The Life and Times of Conrad Black
Woodcuts of Conrad Black’s life probe past the simple facts to deeper impressions that flow clearly and inexorably from one to the next.
Conrad Black is a difficult man to describe. He is Canadian, an author and newspaper publisher, and a convicted felon, among many other things. George A. Walker attempts to capture the man behind these descriptions, and also provide a sense of the scope and nuances of Black’s life, in the wordless graphic novel The Life and Times of Conrad Black.
Black is undoubtedly better known to Canadians than Americans. His conviction on mail fraud charges occurred in the United States, but this isn’t what makes his story relevant outside of his home country. He is a unique figure with many aspects to his personality—intellectual and scholar, bully, and hedonist. The story of his rise and fall from grace, though distinctive in its specific details, is universal.

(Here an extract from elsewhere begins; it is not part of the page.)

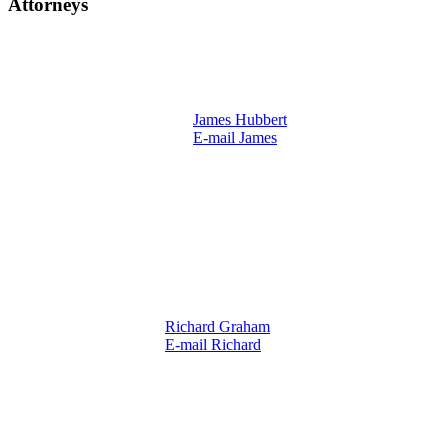
Attorneys
James Hubbert
E-mail James
Richard Graham
E-mail Richard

Because Walker—an acclaimed printmaker, woodcarver, and member of the Royal Canadian Academy of Art—offers Black’s biography as a series of images, it would be difficult for readers unfamiliar with Black to understand the details of his accumulation of power, and in particular the nature of the charges that sent him to prison. Such legal complexities would be challenging to explain, or comprehend, even given an unlimited word count. (There is a brief introduction by the author, however.) Without the burden of making detailed explanations, Walker’s woodcuts probe past the simple facts, to deeper impressions that make the various points in Black’s life seem to flow clearly and inexorably, from one to the next.
Using some of the many published photographs of Black as models for some of his woodcuts, Walker shows Black shaking hands or posing with a variety of dignitaries, as well as businessmen who, like Black, have garnered some level of celebrity. These public figures range from the instantly recognizable (Pope John Paul II and Princess Diana) to the lesser known (E.P. Taylor and Bud McDougald).
These woodcuts show us who Black eventually became, but more interesting are those that show the path he took to get there. Among the many affecting illustrations are two showing a young Black receiving corporal punishment as a student at Upper Canada College, and another showing an older, resentful Black offering the middle finger to reporters during his trial.
The Life and Times of Conrad Black is not for timid readers—not because of the content, but because of what is absent—the captions or other explanations one might be accustomed to seeing as accompaniment to such images. The book demands that its readers take the time to absorb each illustration and fill in the story around the images. Those who do that will come away with an intimate sense of who Black is, as great a testament as any to Walker’s skill in making and presenting these images.